# Your objective
For each line in the data that includes "Image", make a copy.

------ Data shown ------

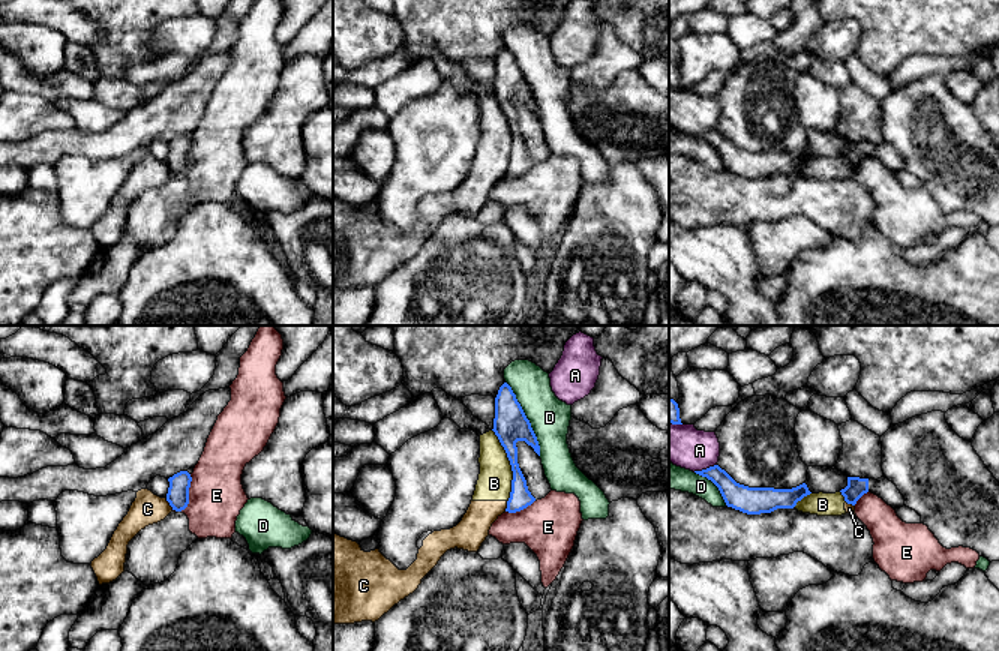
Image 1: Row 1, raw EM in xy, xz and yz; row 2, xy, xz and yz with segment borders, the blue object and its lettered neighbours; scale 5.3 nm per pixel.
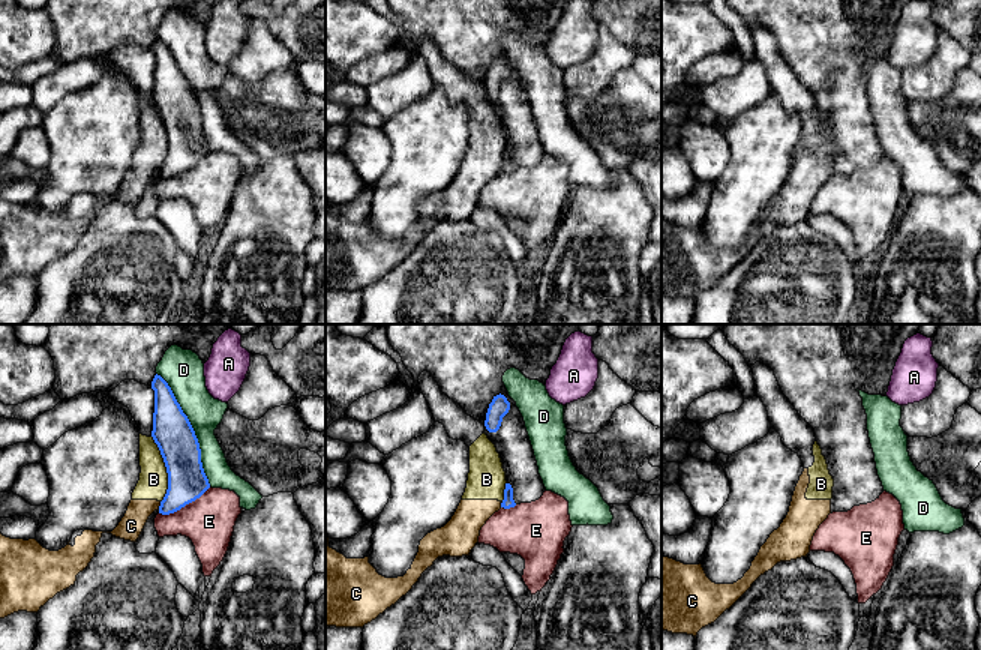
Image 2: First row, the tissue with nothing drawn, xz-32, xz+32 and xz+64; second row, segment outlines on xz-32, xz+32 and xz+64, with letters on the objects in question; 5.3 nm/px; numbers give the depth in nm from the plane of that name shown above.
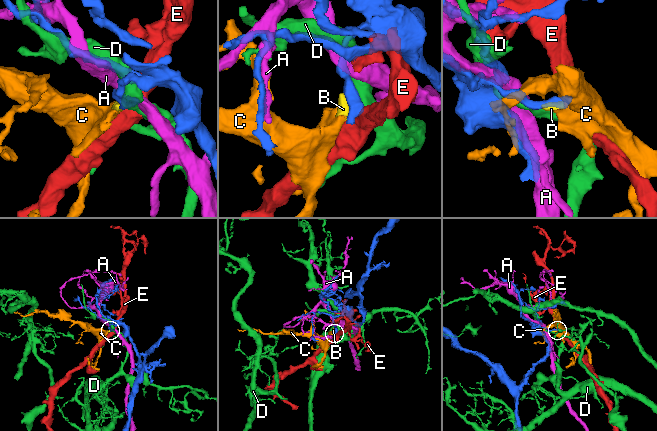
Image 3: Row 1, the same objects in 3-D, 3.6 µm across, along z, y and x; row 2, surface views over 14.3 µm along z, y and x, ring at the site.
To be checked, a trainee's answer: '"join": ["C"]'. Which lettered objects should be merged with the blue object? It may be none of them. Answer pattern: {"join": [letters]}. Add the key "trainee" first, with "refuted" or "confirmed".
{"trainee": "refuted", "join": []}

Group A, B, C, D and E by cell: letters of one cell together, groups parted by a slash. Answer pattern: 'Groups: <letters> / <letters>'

------

# Task solution
Image 1: Row 1, raw EM in xy, xz and yz; row 2, xy, xz and yz with segment borders, the blue object and its lettered neighbours; scale 5.3 nm per pixel.
Image 2: First row, the tissue with nothing drawn, xz-32, xz+32 and xz+64; second row, segment outlines on xz-32, xz+32 and xz+64, with letters on the objects in question; 5.3 nm/px; numbers give the depth in nm from the plane of that name shown above.
Image 3: Row 1, the same objects in 3-D, 3.6 µm across, along z, y and x; row 2, surface views over 14.3 µm along z, y and x, ring at the site.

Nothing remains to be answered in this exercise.